Knowledge bases & RAG

A knowledge base is a set of indexed documents your agents can search at runtime. Build one when your agent needs facts that aren't in the model's training data — internal policies, product manuals, customer history, support transcripts.

What you'll learn
  • What retrieval-augmented generation (RAG) is and when to use it
  • How datasets, documents, and vector stores relate
  • How an agent retrieves from a dataset at runtime
  • When to pick a knowledge base over a tool or fine-tune

What is RAG

Retrieval-augmented generation lets an agent look up information at the moment it answers. Documents are split into chunks, embedded into vectors, and stored in a vector database. At runtime the agent embeds the user query, fetches the closest chunks, and passes them to the LLM as context. The result: grounded answers that cite source documents, without retraining the model.

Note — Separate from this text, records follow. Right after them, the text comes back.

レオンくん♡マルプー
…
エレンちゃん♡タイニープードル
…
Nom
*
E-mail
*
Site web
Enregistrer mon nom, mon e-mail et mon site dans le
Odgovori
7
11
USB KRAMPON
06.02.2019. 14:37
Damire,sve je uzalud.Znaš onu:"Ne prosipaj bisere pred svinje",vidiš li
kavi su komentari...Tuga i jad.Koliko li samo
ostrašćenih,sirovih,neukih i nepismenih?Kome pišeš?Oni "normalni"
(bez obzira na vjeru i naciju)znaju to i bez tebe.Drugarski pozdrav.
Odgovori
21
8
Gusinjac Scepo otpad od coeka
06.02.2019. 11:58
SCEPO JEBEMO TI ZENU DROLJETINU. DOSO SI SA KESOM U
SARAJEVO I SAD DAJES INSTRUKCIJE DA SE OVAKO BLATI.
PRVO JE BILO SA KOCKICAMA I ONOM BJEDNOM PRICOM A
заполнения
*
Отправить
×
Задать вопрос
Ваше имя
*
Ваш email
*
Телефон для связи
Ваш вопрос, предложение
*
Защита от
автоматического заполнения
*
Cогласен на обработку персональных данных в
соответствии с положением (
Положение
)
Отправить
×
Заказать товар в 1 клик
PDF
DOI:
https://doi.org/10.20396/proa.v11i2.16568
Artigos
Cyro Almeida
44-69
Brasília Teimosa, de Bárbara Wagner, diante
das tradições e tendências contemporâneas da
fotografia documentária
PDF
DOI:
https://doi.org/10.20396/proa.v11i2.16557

When to use a knowledge base

  1. 1

    Internal documents the model has never seen

    Policies, runbooks, contracts, product specs, onboarding guides — anything proprietary to your company.
  2. 2

    High-volume, slow-changing reference data

    Support FAQs, troubleshooting trees, compliance text. Cheaper than calling a tool on every turn.
  3. 3

    Citation requirements

    The agent must point to a source. RAG returns the chunk and document ID with every retrieval.
  4. 4

    Not the right fit

    Live operational data (use a tool), structured records you query by key (use SQL), or behavior you want the model to learn (fine-tune).

What is a dataset

A dataset is the unit of organization inside a knowledge base. One dataset holds the documents on a single topic, indexed with one embedding model and stored in one vector store. Agents attach to a dataset to query it. You can split content across multiple datasets when topics do not overlap, then attach more than one to the same agent.

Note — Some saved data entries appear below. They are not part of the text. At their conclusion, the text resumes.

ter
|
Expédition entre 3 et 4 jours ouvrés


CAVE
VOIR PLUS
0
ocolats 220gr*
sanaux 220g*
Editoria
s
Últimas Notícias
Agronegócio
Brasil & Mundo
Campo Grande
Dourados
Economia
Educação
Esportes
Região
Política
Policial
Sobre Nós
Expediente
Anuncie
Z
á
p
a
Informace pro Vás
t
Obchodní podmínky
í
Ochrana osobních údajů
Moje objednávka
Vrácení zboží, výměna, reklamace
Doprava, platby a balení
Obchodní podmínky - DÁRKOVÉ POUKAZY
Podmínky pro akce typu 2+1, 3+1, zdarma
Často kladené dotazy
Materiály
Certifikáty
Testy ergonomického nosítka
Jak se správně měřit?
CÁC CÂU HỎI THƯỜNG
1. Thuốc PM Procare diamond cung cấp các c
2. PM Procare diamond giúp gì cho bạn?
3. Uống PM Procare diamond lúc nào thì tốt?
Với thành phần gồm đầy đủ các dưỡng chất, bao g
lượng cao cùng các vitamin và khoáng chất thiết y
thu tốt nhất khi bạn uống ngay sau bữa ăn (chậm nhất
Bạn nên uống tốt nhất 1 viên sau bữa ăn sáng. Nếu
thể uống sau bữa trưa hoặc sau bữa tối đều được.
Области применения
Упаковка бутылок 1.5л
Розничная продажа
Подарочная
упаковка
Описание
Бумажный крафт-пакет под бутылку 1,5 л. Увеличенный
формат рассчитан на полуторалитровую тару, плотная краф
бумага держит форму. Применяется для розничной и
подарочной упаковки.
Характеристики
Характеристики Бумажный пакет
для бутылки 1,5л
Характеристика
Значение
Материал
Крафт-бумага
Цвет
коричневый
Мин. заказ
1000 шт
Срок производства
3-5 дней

Frequently asked questions

How is a knowledge base different from a tool?
A tool reads or writes live data through an API — Salesforce, Postgres, Zendesk. A knowledge base is a static, pre-indexed corpus you control. Use tools for operational data, knowledge bases for reference content.
Do I need a knowledge base for every agent?
No. Most agents start without one. Add a knowledge base only when the model needs facts it doesn't already know and the data is too large to fit in the system prompt.
Can multiple agents share one dataset?
Yes. Datasets are reusable across agents and workflows. Index once, attach anywhere.
How fresh is the data the agent sees?
As fresh as your last indexing run. Re-upload or re-sync documents on the cadence your content changes. Live data should come through a tool, not a knowledge base.